„Es ist besser, unvollkommene Entscheidungen durchzuführen, als beständig nach vollkommenen Entscheidungen zu suchen, die es niemals geben wird.“
Charles de Gaulle
Quelle
Soll ich oder soll ich nicht? Diese Frage stellen sich viele Menschen, wenn es um Karriereentscheidungen geht. In einer Arbeitswelt, in der Arbeitnehmer*innen ihre Karrieren selbstbestimmter und unabhängiger gestalten, ist die Relevanz von Karriereentscheidungen gestiegen. Doch wie können wir diese Entscheidungen bewusst treffen und Sicherheit gewinnen, dass wir die richtige Wahl treffen?

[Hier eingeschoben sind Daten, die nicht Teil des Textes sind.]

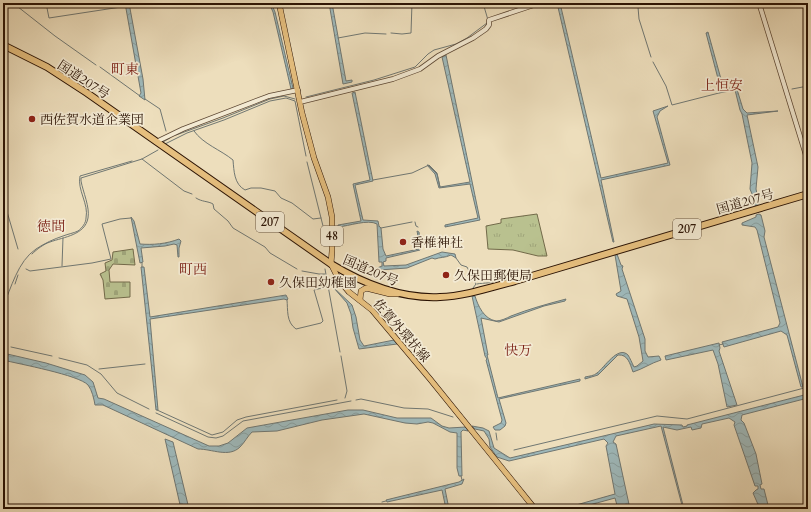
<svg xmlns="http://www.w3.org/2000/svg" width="811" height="512" font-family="Cardo,'Noto Serif JP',serif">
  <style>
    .grass { fill: url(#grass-tufts); stroke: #726a4a }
    .cemetery { fill: url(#cemetery-stones); stroke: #726a4a }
    .water { fill: url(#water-waves); stroke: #707772 }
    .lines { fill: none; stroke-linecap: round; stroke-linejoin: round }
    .stream { stroke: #707772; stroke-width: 1 }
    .minor-casing { stroke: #5c4632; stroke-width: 5.5 }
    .major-casing { stroke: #2b1304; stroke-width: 6 }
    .highway-casing { stroke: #2b1304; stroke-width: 8 }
    .minor { stroke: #f3ead3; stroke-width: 4 }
    .major { stroke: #e6bf7e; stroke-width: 5 }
    .highway { stroke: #e6bf7e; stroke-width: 6 }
    .poi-dot { fill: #8f2418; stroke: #f3ead3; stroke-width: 1.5 }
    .labels { text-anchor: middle; stroke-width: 3.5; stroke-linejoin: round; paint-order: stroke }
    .shield { fill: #f3ead3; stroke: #675442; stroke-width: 1 }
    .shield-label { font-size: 12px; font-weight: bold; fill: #2b1304 }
    .street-label { font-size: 13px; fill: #2b1304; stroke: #f3ead3 }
    .poi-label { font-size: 13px; fill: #2b1304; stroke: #f3ead3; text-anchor: start }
    .neighbourhood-label { font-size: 14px; fill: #7a1f14; stroke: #f3ead3 }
  </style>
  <defs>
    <pattern id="grass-tufts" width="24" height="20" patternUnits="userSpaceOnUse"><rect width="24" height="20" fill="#b9c18f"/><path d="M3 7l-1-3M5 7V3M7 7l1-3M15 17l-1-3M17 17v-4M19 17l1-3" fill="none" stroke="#9fa57a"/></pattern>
    <pattern id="cemetery-stones" width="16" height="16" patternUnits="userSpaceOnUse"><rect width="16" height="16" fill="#b9c18f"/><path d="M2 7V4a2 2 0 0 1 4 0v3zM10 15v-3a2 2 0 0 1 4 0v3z" fill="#9fa57a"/></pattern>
    <pattern id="water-waves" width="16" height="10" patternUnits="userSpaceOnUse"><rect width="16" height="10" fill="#9eb9bb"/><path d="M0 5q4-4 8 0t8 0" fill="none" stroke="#889e9f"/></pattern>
  </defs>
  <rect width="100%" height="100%" fill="#eddebc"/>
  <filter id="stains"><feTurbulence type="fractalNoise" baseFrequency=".005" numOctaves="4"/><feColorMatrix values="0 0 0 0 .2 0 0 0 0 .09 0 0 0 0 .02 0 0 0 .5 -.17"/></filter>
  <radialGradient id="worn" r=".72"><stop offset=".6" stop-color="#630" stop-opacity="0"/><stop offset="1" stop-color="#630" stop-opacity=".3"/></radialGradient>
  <polygon class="grass" points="537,214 547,256 538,256 513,250 488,249 486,226 501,223 501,219"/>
  <polygon class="cemetery" points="133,249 135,265 113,264 109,270 110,282 130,282 130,297 105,299 103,280 100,274 106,271 105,263 112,260 113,252"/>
  <g class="water">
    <polygon points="125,3 129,3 143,79 145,100 139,96 141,93"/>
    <polygon points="269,3 271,3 275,12 293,88 291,89 273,12"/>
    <polygon points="329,3 332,3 346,81 352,80 352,82 343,84"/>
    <polygon points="557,3 560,3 601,178 668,163 653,111 668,106 660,111 657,117 670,165 601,180 614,242 613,242"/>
    <polygon points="708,32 724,90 736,86 743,109 747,113 778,111 747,115 758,167 756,189 759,204 755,206 752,194 750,189 752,163 742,114 740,110 735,90 719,93 718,91 721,90 706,33"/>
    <polygon points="446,55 480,220 445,227 445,225 478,218 470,184 439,188 435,174 427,165 428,165 437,174 440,187 470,182 442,57"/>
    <path d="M355 92 373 181 355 185 363 220 378 221 379 226 381 228 383 249 386 256 419 249 417 238 418 236 417 231 419 232 421 248 420 250 386 258V261L383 262 384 266 406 265 442 252 455 254 456 258 451 255C445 258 440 257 435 259L432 258 407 268 379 270 368 274 365 273 382 266V262H379L377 224C368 219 349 226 338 227V225L361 221 353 184 370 180 352 93Z"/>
    <polygon points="759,214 761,215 765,231 764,237 803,387 801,387 787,335 781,331 724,347 722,342 778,327 780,323 757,230 755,227 742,225 742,223 756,217 756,215"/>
    <path d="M131 217 134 221 140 244C153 245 166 244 179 239L181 241 179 248V257H178L177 245 174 244 165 246 141 248 143 262 140 263Z"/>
    <path d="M617 254 621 265 623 266 622 269 645 339V351L648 357 659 356 661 360C651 363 643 369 633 372 630 364 628 354 618 355L598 375 585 379V377C589 376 594 376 597 373 604 368 618 345 628 355 630 358 632 363 634 367L637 366 643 361 639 337 627 299 617 296 616 294 621 291 615 255Z"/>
    <polygon points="141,267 144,267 150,317 286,295 288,299 287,300 284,299 150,319 158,410 156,410"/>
    <polygon points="333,287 352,305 356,317 360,340 364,346 394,340 397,344 359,349 353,328 351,314 347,303"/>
    <path d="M472 296H475C478 306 484 319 496 321 501 321 507 318 511 316 529 309 547 304 566 299L565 301 544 306 499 322 481 318 488 355H487L498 398 580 379V381L499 399 506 423 505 426 500 430H495L493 427 501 423 502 420 486 360 487 359 485 356Z"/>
    <polygon points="719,343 720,348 719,351 737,405 727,407 718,364 713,350 666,360 665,356"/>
    <path d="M3 353 46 363 85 375 93 382 98 398 104 399 209 446H219L228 443 247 428 348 410H363L397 418H431L442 426 449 428 466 427 468 431 463 430 461 432 462 476H459L457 468V433L450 432 433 423 428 422 417 424 405 423 364 414 322 420 277 431 252 432C247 437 245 442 240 447 229 458 212 449 198 449L103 405H95C94 399 92 390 88 385 79 375 19 364 3 360Z"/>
    <polygon points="808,394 808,414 804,399 742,415 741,420 744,423 756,454 762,484 760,485 761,489 764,489 769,509 760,509 753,493 756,490 758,489 758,486 755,486 734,425 735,422 729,418 702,424 701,428 692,430 691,427 677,430 663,427 684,509 683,509 661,426 616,436 613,442 616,444 630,509 618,509 615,498 575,509 562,509 615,494 606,446 608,443 604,439 509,461 497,457 490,447 489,439 484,431 475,429 472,426 483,428 489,431 494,448 510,458 654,424 682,425 683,427 687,426 687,425"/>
    <polygon points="165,439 173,442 189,509 181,509"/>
    <polygon points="464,479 462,484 445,489 449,509 446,509 442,490 387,502 386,500 459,482"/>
  </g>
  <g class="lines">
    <g class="stream">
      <polyline points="13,3 55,36 96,65"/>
      <polyline points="46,3 49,18 121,7"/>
      <polyline points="483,3 488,20"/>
      <polyline points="638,7 639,19 651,57"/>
      <polyline points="391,33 402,34 411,33 412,3"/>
      <polyline points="338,38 365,33 386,34"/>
      <polyline points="653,62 666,86 672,105 719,93"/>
      <polyline points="100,67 140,96"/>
      <polyline points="792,89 808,86"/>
      <polyline points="306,97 374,80 415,67 428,54 434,50 456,44 467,38 487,23"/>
      <polyline points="145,99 160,109 166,131"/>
      <path d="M194 131C203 144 221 150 233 160 234 171 234 184 245 190L251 188H261L275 191 281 198 292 203 313 219 321 218"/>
      <polyline points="176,135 223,118 270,99 284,96 295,99"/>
      <polyline points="163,142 170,138"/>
      <polyline points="165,144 187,133 224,120 270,101 286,98 295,101 306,156"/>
      <polyline points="142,159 184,191 192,194"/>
      <polyline points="307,162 323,226"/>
      <polyline points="373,180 412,173 429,165 437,173 440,187"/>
      <polyline points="3,198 18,249"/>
      <path d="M196 198C202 202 208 201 213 204L214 209 228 221 233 228 265 247 270 253 297 269"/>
      <polyline points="415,222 416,226 418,227"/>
      <polyline points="381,228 412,222"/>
      <path d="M32 254C37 249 44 244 50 242 64 237 85 235 88 218 90 207 83 192 81 181V178L142 159 158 150"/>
      <polyline points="456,258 461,265 467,267 476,284 473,288"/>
      <polyline points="142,263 142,267"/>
      <polyline points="62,266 63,238"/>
      <polyline points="26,269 30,271 92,263 111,259 102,224 120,219 131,218"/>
      <polyline points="325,269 340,352"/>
      <polyline points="302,271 319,274 325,274"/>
      <polyline points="15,284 18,275"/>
      <path d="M477 284C485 282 492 285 499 278"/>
      <path d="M287 300C288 310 286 322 296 329L321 323 323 321 314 290 322 288"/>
      <path d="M3 307C11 288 18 261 36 249 45 243 54 239 63 236 68 234 74 233 78 231 82 228 86 223 86 218 89 204 77 190 80 176L132 161"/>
      <polyline points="719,345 723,344"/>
      <polyline points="11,347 52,356"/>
      <polyline points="341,356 347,391 345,398"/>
      <polyline points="59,358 87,365 101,374 117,393 149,409"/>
      <polyline points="99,369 145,364"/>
      <polyline points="356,400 361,399 404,408 428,409 453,417"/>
      <polyline points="157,410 212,435 223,432 237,420 246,417 337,400"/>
      <polyline points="156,413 208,437 216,438 223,436 243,421 351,401"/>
      <polyline points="496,433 497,440"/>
      <polyline points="514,450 657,416 687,419 808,387"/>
      <polyline points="461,476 462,480"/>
      <polyline points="382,502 386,501"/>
      <polyline points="3,505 4,509"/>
    </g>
    <g class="minor-casing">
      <g id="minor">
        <polyline points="759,3 808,162"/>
        <polyline points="300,102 393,79 420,69 438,56 473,38 486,29 489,25 489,20 540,3"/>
        <polyline points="156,142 183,129 269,96 298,90"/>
      </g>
    </g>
    <g class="major-casing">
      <g id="major">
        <polyline points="279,3 302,113 314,158 328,197 332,217 332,251 331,264 339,280 349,292 372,310 430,379 535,509"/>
        <polyline points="360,300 361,291 366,288 390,294 398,294"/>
      </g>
    </g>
    <g class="highway-casing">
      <path id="highway" d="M3 45 47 67 87 93 331 264C364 284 401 299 440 297 466 296 491 287 515 281L808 194"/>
    </g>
    <use href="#minor" class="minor"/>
    <use href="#major" class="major"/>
    <use href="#highway" class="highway"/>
  </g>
  <g class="poi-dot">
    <circle cx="32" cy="119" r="4"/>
    <circle cx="403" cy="242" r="4"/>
    <circle cx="446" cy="275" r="4"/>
    <circle cx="271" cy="282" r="4"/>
  </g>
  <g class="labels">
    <g class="shield">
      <rect x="256" y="212" width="28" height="20" rx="3"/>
      <rect x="673" y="219" width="28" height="20" rx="3"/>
      <rect x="321" y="226" width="22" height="20" rx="3"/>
    </g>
    <g class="shield-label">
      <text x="270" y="226">207</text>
      <text x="687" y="233">207</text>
      <text x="332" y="240">48</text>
    </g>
    <g class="street-label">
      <text transform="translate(84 79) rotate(33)" y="5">国道207号</text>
      <text transform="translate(745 201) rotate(-16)" y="5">国道207号</text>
      <text transform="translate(371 270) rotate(23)" y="5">国道207号</text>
      <text transform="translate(402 330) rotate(49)" y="5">佐賀外環状線</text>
    </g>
    <g class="poi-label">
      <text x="40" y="124">西佐賀水道企業団</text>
      <text x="411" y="247">香椎神社</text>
      <text x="454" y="280">久保田郵便局</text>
      <text x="279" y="287">久保田幼稚園</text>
    </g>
    <g class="neighbourhood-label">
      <text x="125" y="74">町東</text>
      <text x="722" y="90">上恒安</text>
      <text x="51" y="231">徳間</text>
      <text x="193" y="274">町西</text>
      <text x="518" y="355">快万</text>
    </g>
  </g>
  <rect width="811" height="512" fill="none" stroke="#eddebc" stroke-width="16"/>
  <rect x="4" y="4" width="803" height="504" fill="none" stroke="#2b1304" stroke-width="2"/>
  <rect x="8" y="8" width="795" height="496" fill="none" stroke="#2b1304"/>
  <rect width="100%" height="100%" filter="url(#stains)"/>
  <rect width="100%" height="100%" fill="url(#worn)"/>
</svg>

Psychologisch gesehen besteht der Prozess des Entscheidens darin, konkrete Optionen zu definieren, fehlende Informationen zu sammeln und diese Optionen dann zu bewerten. Daraus folgt die Handlungsabsicht, bzw. die Entscheidung. Dabei spielt der zu erwartende Nutzen eine wichtige Rolle. So weit, so einfach. Zu einfach. Ein Problem, auf das der amerikanische Sozialwissenschaftler Herbert Simon aufmerksam gemacht hat, ist dabei die Nutzenmaximierung. Sie kann häufig gar nicht erreicht werden, da „alle“ Alternativen und Konsequenzen letzten Endes immer ungewiss sind. Eine Lösung hierfür ist die Orientierung an der „Satisficing Rule“: Vor der Entscheidung wird überlegt, welche Ansprüche erfüllt werden müssen. Sobald eine Option diese Ansprüche erfüllt, wird diese gewählt. Demnach würde es beispielsweise nicht darum gehen, den „Traumjob“ zu ergattern, sondern das Angebot anzunehmen, welches die eigenen Ansprüche in der Phase am besten erfüllt. Indem das nächstbeste passende Angebot gewählt wird, wird verhindert überhaupt keine Entscheidung zu treffen.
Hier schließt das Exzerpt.